Thanks for your interesting work! However, I found that I run 3d_prompt_proposal.py and main.py too slow for even one scene on ScanNet(with VIT base > 1h on 1 V100). It is normal?
Thanks for your interest in our work.
Generally, for a single scene on ScanNet, it will take 10~15 minutes for running 3d_prompt_proposal.py.
So, the major issue may due to your hardware, not just the graphics card, but may mainly caused by your CPU or especailly the disk.
Since our code requires to keep reading the small file (rgb frames) from the disk, I recommend you to store the rgb frames or other data on the SSD, and make sure that your CPU is also in good status.
Also, you can try to use less frames by adjusting the frame gap, but may degrade the segmentation performance.
Hope this is helpful!
Thanks!
I’ve stored the color and depth files as your code specifies.
The key factor may be the number of frames in the ScanNet dataset, which ranges from over 1,000 to more than 5,000 frames. I can process around 1,000 frames in approximately 15 minutes, but it takes about an hour to process 5,000 frames.
Considering the significant overlap of image frames, adjusting the frame gap based on the total number of frames might help.
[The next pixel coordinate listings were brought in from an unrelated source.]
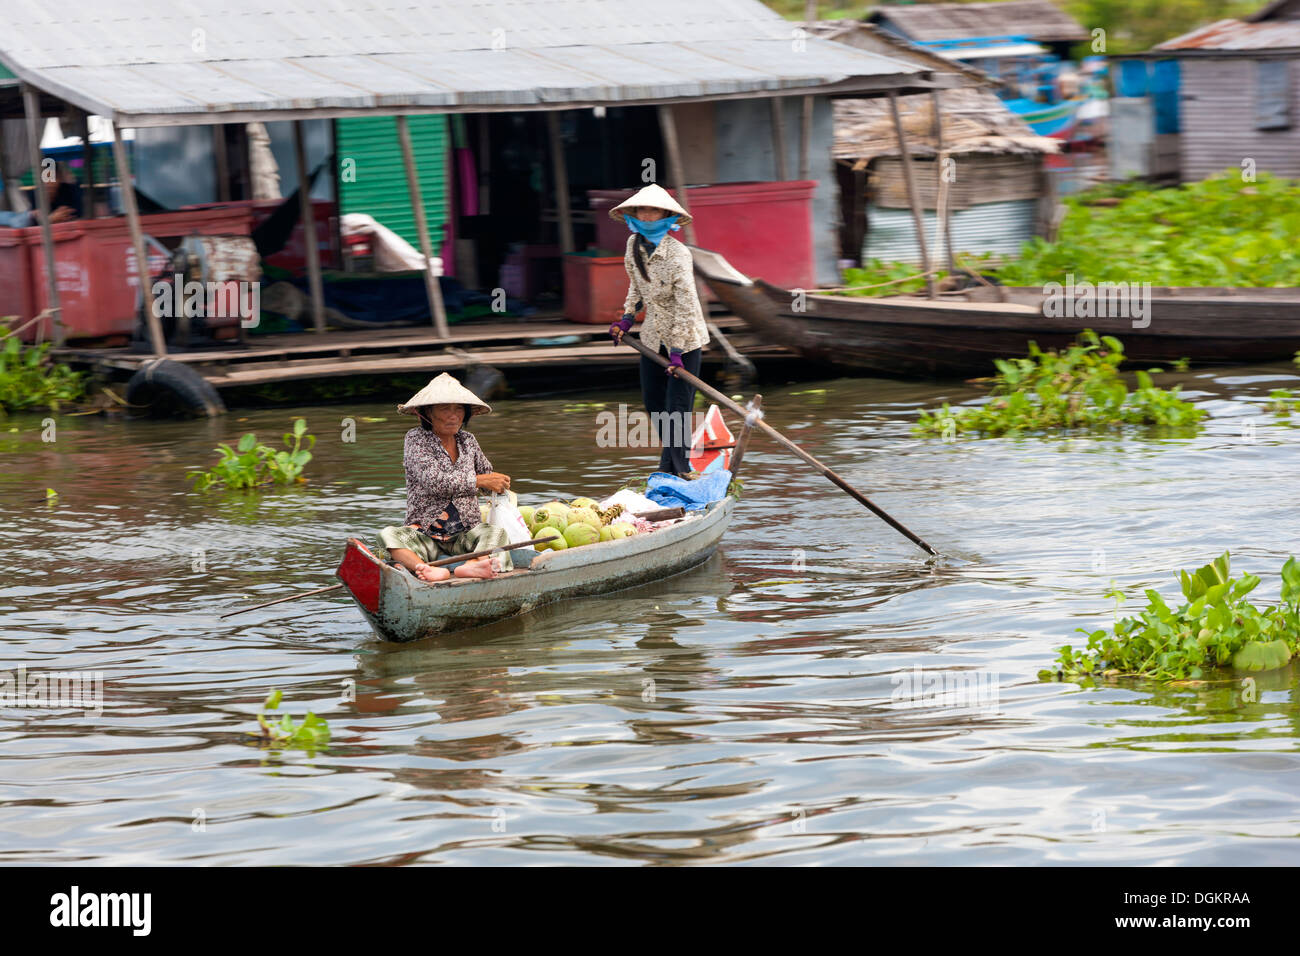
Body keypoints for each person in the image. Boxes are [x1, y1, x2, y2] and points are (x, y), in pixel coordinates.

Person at [607, 184, 709, 477]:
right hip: (652, 335)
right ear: (635, 214)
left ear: (665, 215)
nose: (647, 216)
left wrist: (676, 351)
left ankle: (676, 469)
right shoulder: (633, 245)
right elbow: (636, 286)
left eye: (653, 210)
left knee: (677, 407)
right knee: (654, 403)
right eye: (642, 210)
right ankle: (675, 465)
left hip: (685, 338)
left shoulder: (678, 255)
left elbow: (686, 306)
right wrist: (627, 319)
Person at [378, 373, 514, 583]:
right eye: (444, 409)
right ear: (427, 413)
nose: (453, 415)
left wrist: (497, 484)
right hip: (425, 534)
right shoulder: (416, 440)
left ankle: (472, 565)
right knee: (388, 535)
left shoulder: (468, 440)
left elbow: (486, 476)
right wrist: (479, 481)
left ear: (466, 413)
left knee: (495, 533)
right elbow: (436, 483)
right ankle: (425, 568)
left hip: (464, 534)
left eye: (458, 409)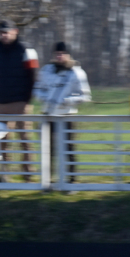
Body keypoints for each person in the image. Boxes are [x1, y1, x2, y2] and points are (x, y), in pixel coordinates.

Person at [34, 42, 91, 183]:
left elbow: (85, 96)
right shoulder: (46, 71)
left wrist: (68, 101)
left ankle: (71, 179)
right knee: (48, 148)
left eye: (62, 54)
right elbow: (37, 89)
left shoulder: (76, 73)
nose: (60, 56)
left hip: (67, 115)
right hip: (48, 114)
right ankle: (48, 180)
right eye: (57, 54)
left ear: (68, 55)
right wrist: (45, 98)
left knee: (68, 147)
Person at [0, 20, 39, 181]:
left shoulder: (26, 50)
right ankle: (3, 174)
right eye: (1, 32)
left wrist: (27, 98)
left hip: (20, 101)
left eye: (6, 32)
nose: (3, 35)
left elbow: (33, 75)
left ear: (15, 31)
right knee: (1, 139)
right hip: (0, 101)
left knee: (25, 138)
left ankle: (28, 173)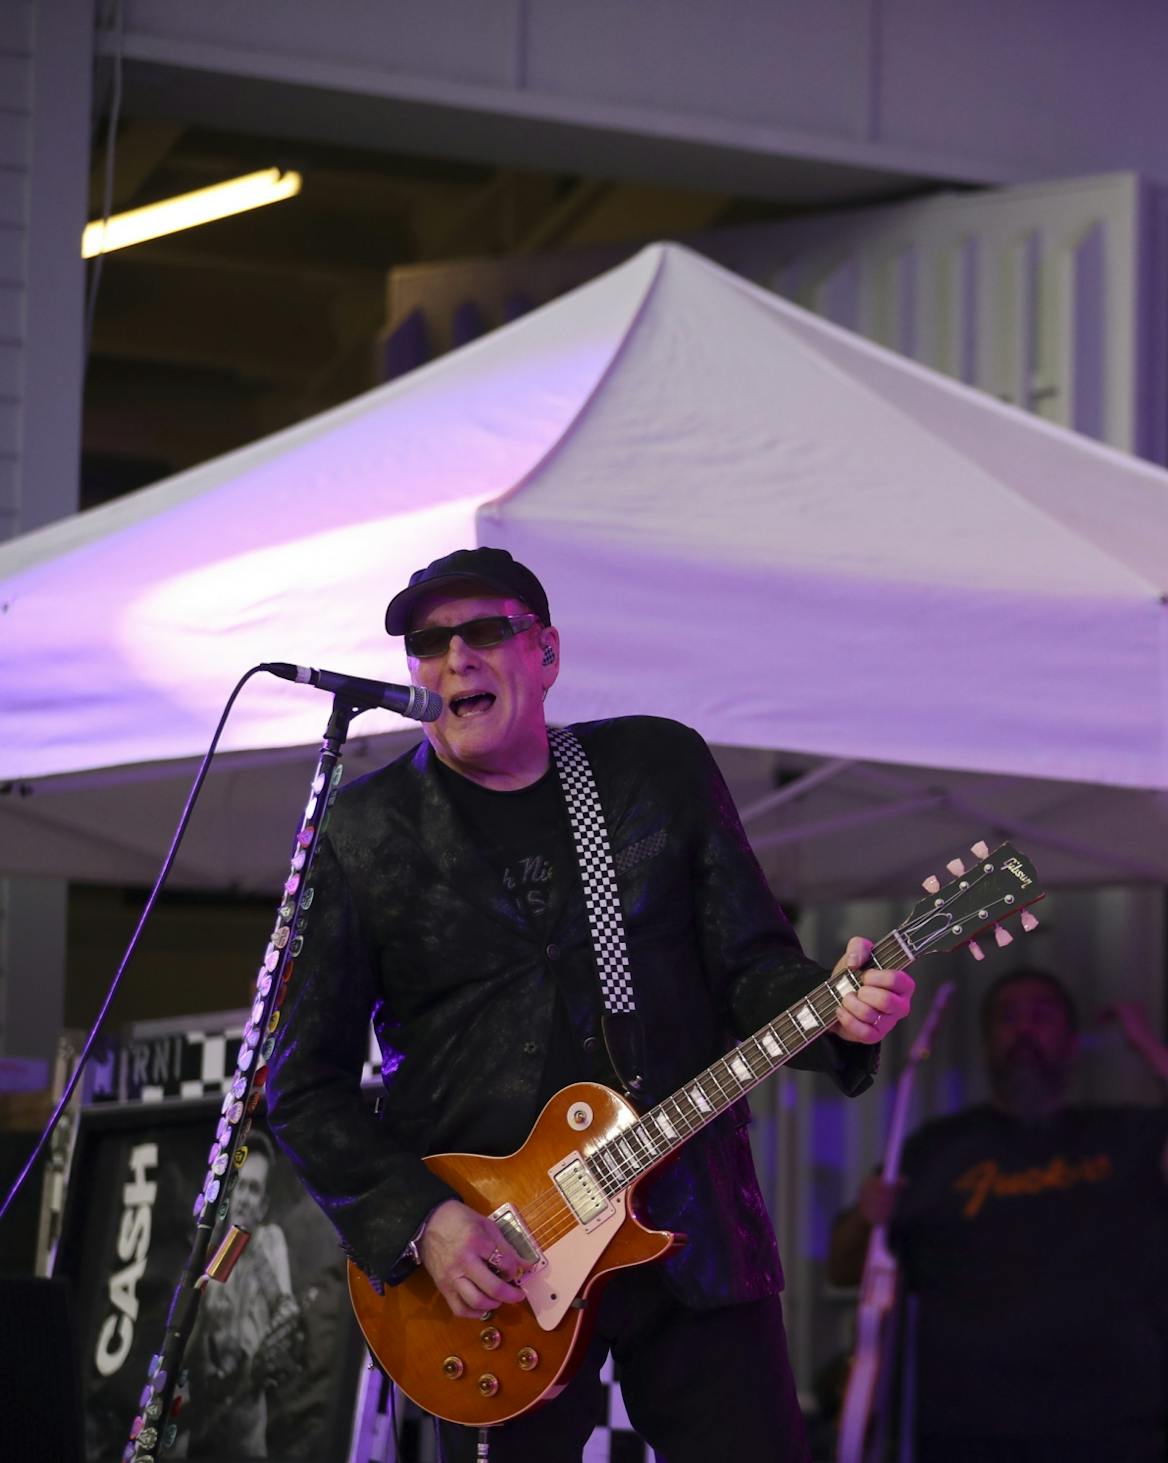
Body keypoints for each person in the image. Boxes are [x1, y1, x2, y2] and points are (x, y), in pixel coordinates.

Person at [266, 546, 915, 1462]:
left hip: (688, 1220)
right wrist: (423, 1221)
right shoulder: (364, 831)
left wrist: (835, 1005)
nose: (456, 658)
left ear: (547, 652)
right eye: (429, 643)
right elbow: (302, 1087)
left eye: (483, 631)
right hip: (495, 1268)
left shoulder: (653, 769)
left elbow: (749, 965)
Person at [827, 966, 1168, 1463]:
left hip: (1108, 1428)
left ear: (1072, 1041)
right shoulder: (933, 1149)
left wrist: (1145, 1044)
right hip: (961, 1430)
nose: (1024, 1029)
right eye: (1008, 1018)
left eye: (1041, 1016)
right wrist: (866, 1216)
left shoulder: (1123, 1136)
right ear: (986, 1041)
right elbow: (843, 1268)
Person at [190, 1144, 303, 1457]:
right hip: (204, 1427)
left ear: (263, 1205)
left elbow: (286, 1309)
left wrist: (252, 1369)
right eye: (239, 1185)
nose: (243, 1198)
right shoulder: (211, 1252)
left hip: (247, 1434)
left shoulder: (268, 1241)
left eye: (253, 1189)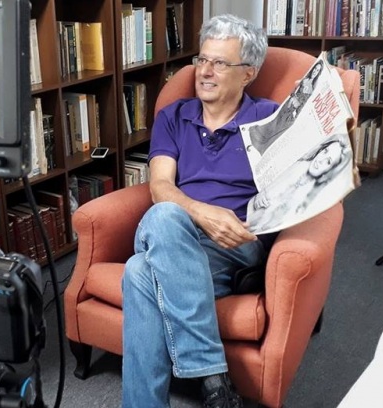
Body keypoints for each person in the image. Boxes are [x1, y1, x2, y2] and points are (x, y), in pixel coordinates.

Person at [121, 14, 280, 408]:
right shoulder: (174, 117)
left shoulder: (269, 119)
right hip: (177, 233)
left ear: (248, 73)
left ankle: (197, 383)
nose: (205, 72)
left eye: (219, 63)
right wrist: (202, 213)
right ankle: (214, 381)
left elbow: (294, 191)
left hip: (235, 244)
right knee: (161, 222)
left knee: (140, 268)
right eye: (202, 59)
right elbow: (160, 187)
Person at [247, 133, 352, 233]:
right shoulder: (296, 163)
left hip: (263, 235)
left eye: (328, 161)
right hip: (247, 215)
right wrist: (262, 192)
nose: (321, 160)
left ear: (331, 170)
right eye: (325, 151)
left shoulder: (313, 197)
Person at [245, 59, 324, 156]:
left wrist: (296, 109)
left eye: (317, 70)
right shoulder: (304, 80)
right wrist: (293, 96)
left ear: (318, 74)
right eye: (315, 69)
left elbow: (303, 104)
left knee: (282, 130)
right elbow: (294, 93)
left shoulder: (312, 87)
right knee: (275, 123)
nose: (315, 72)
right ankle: (260, 141)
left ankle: (267, 150)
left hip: (294, 111)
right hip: (288, 105)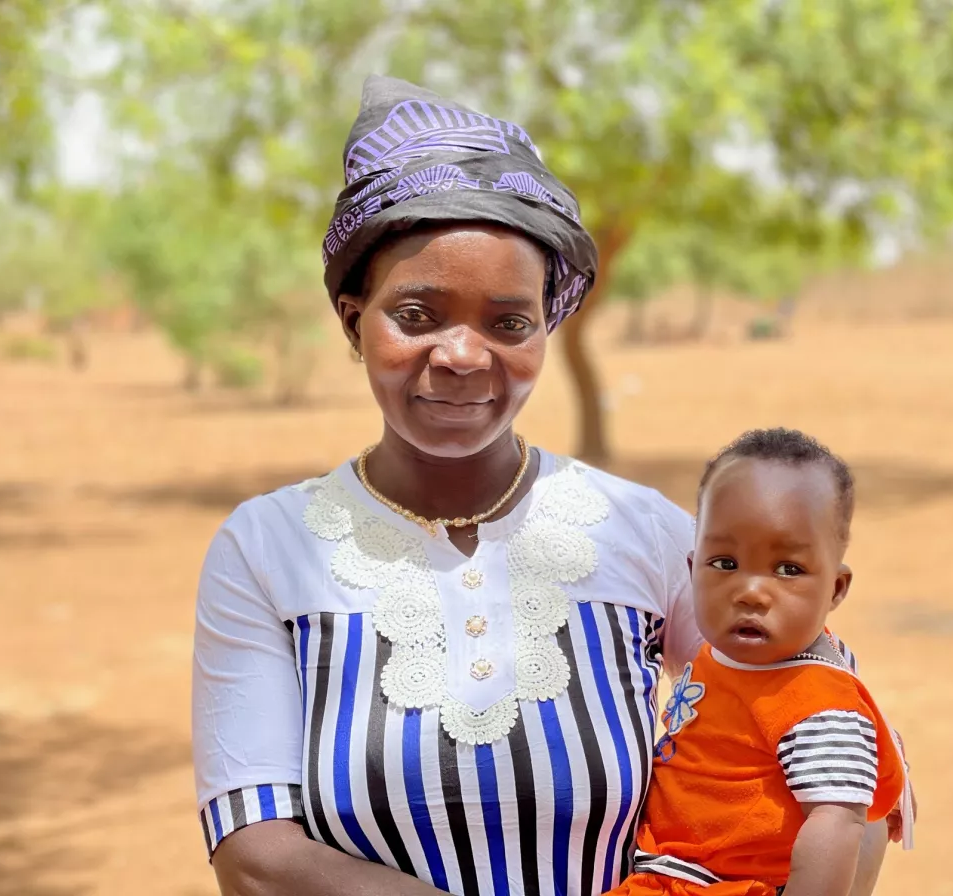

Unfortunately, there is no evaluation code for calculating mIoU, so the loss cannot be directly interpreted. Do you have any insights on how to select the optimal number of frames?
Hi,
Skipping 5 frames would be OK to produce a fair result. For 10, 20 would somehow degrades the performance.
Also, as for how to evaluate the result, currently I can only suggest you to check the result visualizations by yourself. According to my experience, skipping 5 frames will also produce a visually-good result.
Thanks for your reply!
For visualization, I’m unable to visualize all scenes and review them in detail, which might make it challenging to identify key factors.
Additionally, I am working on leveraging CLIP and SAM to obtain standard semantic segmentation results. Your aggregation method has truly been an inspiration. Thanks again!
Great work, I found it really interesting!
Another comment, I am running this on my own data. Maybe I should've downsized the point cloud a bit. Regardless, at the end when running main.py I have a pretty big point cloud + lots of init_prompts even after prompt_filtering. I saw there was a lot of memory intensive code written in perform_3dsegmentation. I would suggest future users to optimize that code if they are running on large amounts of data. Tensors are put on cuda even when they don't need to be and multiple copies of large tensors on cuda device are created. I can propose a PR in the future but for current users just FYI. Thanks!